I'm also interested in what the impacts of having this arbitrary AP timeout too large are? Unfortunately I'd have to read a lot of code to understand that, so I'm relying on somebody to make me aware of what the problem of having librespots's AP timeout too large would be.
Failing any of the above there should at least be some tips around this in a FAQ or otherwise in the docs.
I'm happy to pull together a PR for increasing librespot's AP timeout, making it customisable by the end user and/or adding a FAQ/Troubleshooting entry to the docs.
Also happy to jump on a call to discuss any of this as sometime these convos can come across the wrong way via text. I'm really thankful for this project and all the work that goes into it and would like to help if I can.
In the original port above I was speculating a 3 second timeout based on the log we got. I said the 3 seconds in the log didn't match the documented Linux default of 5 seconds. We never worked out why there was a discrepancy. I am still curious why the earlier http requests seem to work differently, I didn't understand that and I didn't look further.
A long timeout on each AP connection attempt can make starting a Spotify session slow. With a long-lived session created at startup that's likely OK but librespot is a library and not all use-cases are like that. I primarily use librespot within gst-plugin-spotify where the architecture requires a session per song and slow session connection means playback starts slowly and it's noticeable. I also use it behind a corporate firewall where some ports are blocked, causing APs using those ports to get stuck during their connection. So I have been relying on the short timeout, but I appreciate this use-case is niche. Maybe a mechanism to better control/filter APs would be nicer but that's another issue.

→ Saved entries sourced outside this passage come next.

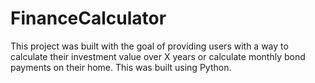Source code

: # FinanceCalculator
This project was built with the goal of providing users with a way to calculate their investment value over X years or calculate monthly bond payments on their home. This was built using Python. 
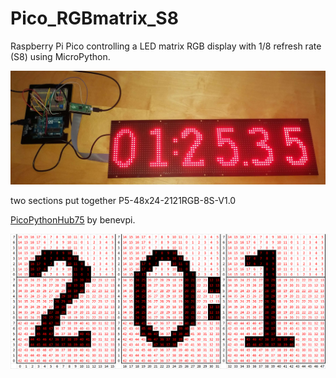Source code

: # Pico_RGBmatrix_S8
Raspberry Pi Pico controlling a LED matrix RGB display with 1/8 refresh rate (S8) using MicroPython.




![RGB Matrix display.](https://github.com/anadyn/Pico_RGBmatrix_S8/blob/main/RGBdisplay_front.jpg)

two sections put together P5-48x24-2121RGB-8S-V1.0

[PicoPythonHub75](https://github.com/benevpi/PicoPythonHub75) by benevpi.




![Ordering of pixels.](https://github.com/anadyn/Pico_RGBmatrix_S8/blob/main/example_ordering_of_pixels.png)



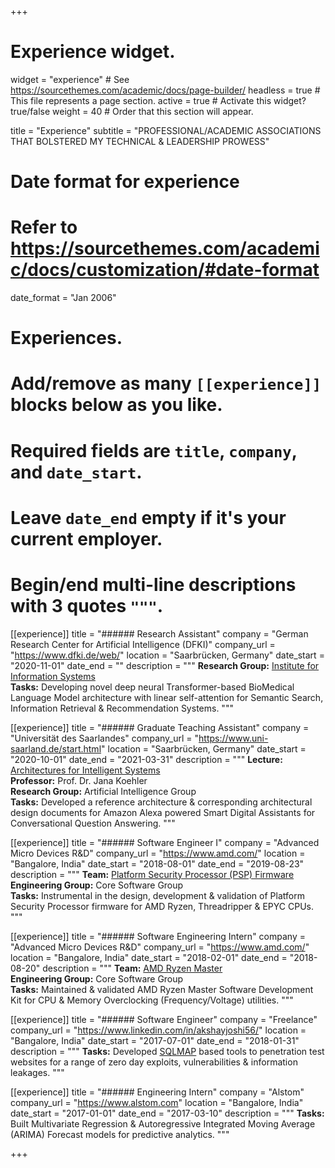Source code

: +++
# Experience widget.
widget = "experience"  # See https://sourcethemes.com/academic/docs/page-builder/
headless = true  # This file represents a page section.
active = true  # Activate this widget? true/false
weight = 40  # Order that this section will appear.

title = "Experience"
subtitle = "PROFESSIONAL/ACADEMIC ASSOCIATIONS THAT BOLSTERED MY TECHNICAL & LEADERSHIP PROWESS"

# Date format for experience
#   Refer to https://sourcethemes.com/academic/docs/customization/#date-format
date_format = "Jan 2006"

# Experiences.
#   Add/remove as many `[[experience]]` blocks below as you like.
#   Required fields are `title`, `company`, and `date_start`.
#   Leave `date_end` empty if it's your current employer.
#   Begin/end multi-line descriptions with 3 quotes `"""`.

[[experience]]
  title = "###### Research Assistant"
  company = "German Research Center for Artificial Intelligence (DFKI)"
  company_url = "https://www.dfki.de/web/"
  location = "Saarbrücken, Germany"
  date_start = "2020-11-01"
  date_end = ""
  description = """ 
  **Research Group:** [Institute for Information Systems](https://www.dfki.de/en/web/research/research-departments/institute-for-information-systems/team-iwi/)  
  **Tasks:** Developing novel deep neural Transformer-based BioMedical Language Model architecture with linear self-attention for Semantic Search, Information Retrieval & Recommendation Systems.
  """

[[experience]]
  title = "###### Graduate Teaching Assistant"
  company = "Universität des Saarlandes"
  company_url = "https://www.uni-saarland.de/start.html"
  location = "Saarbrücken, Germany"
  date_start = "2020-10-01"
  date_end = "2021-03-31"
  description = """ 
  **Lecture:** [Architectures for Intelligent Systems](https://lms.sulb.uni-saarland.de/moodle/course/index.php?categoryid=1872)    
  **Professor:** Prof. Dr. Jana Koehler   
  **Research Group:** Artificial Intelligence Group   
  **Tasks:** Developed a reference architecture & corresponding architectural design documents for Amazon Alexa powered Smart Digital Assistants for Conversational Question Answering.
  """

[[experience]]
  title = "###### Software Engineer I"
  company = "Advanced Micro Devices R&D"
  company_url = "https://www.amd.com/"
  location = "Bangalore, India"
  date_start = "2018-08-01"
  date_end = "2019-08-23"
  description = """
  **Team:** [Platform Security Processor (PSP) Firmware](https://www.amd.com/en/technologies/pro-security)  
  **Engineering Group:** Core Software Group  
  **Tasks:** Instrumental in the design, development & validation of Platform Security Processor firmware for AMD Ryzen, Threadripper & EPYC CPUs.
  """

[[experience]]
  title = "###### Software Engineering Intern"
  company = "Advanced Micro Devices R&D"
  company_url = "https://www.amd.com/"
  location = "Bangalore, India"
  date_start = "2018-02-01"
  date_end = "2018-08-20"
  description = """
  **Team:** [AMD Ryzen Master](https://www.amd.com/en/technologies/ryzen-master)  
  **Engineering Group:** Core Software Group  
  **Tasks:** Maintained & validated AMD Ryzen Master Software Development Kit for CPU & Memory Overclocking (Frequency/Voltage) utilities.
  """

[[experience]]
  title = "###### Software Engineer"
  company = "Freelance"
  company_url = "https://www.linkedin.com/in/akshayjoshi56/"
  location = "Bangalore, India"
  date_start = "2017-07-01"
  date_end = "2018-01-31"
  description = """
  **Tasks:** Developed [SQLMAP](http://sqlmap.org/) based tools to penetration test websites for a range of zero day exploits, vulnerabilities & information leakages.
  """

[[experience]]
  title = "###### Engineering Intern"
  company = "Alstom"
  company_url = "https://www.alstom.com"
  location = "Bangalore, India"
  date_start = "2017-01-01"
  date_end = "2017-03-10"
  description = """
  **Tasks:** Built Multivariate Regression & Autoregressive Integrated Moving Average (ARIMA) Forecast models for predictive analytics.
  """
  
+++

In general, applications should be able to avoid thinking too much about this stuff and let lower levels handle this correctly and consistently. Our case here is a little bit different, we've been given a list of unreliable AP servers to try, they can even have perfect connectivity but still be unusable as an AP (returning a Spotify error code). Failing fast is the right thing to do in this context but you're right, we also need to go slow enough for IP connections to (appear to) be reliable. So I guess the balance here isn't quite right. However, just fiddling the numbers a bit to avoid this particular OS default just moves the problem.

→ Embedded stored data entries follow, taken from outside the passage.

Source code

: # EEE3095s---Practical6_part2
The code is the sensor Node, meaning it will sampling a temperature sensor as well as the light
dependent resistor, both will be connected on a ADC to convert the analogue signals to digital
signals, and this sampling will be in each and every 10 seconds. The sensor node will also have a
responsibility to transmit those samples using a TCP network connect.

So yeh, we could again revisit making the timeout an optional parameter, keeping a short default, and using a longer value in the librespot binary. Or the opposite, I guess (and make it a breaking change). Just keep in mind the algorithm we currently have wasn't focused at all on supporting user DNS problems, it was to find a working Spotify AP from the list assuming a working network. Most of the time the same thing will work for both but be careful on doing anything too specific for the secondary case.
I'd still prefer not to expose an extra config option to librespot binary users. Just having it configurable at the library level is far simpler than spending our cycles trying to come up with a single algorithm that works for all cases.
Ahh sorry I missed that about the log above showing the 3s timeout.
Okay that makes sense to me, so we have a situation where some library use cases need the timeout to be as quick as possible and others as robust/retryable as possible. And also where the failure modes of the AP aren't always obvious in a programmatic sense. I'll have a think a bit more about any other ideas but at this stage I'm thinking adding something to the docs to deal with DNS issues like mine might be the best scenario (or even this ticket if people search for it may be enough).
This is a good hint:
I am still curious why the earlier http requests seem to work differently, I didn't understand that and I didn't look further.
At a guess it's regular TCP connections versus websocket connections?
They should be regular http connections, not even websocket. But they do use a library and maybe that library has some different handling somewhere. I'm not sure it is that interesting unless you're really interested!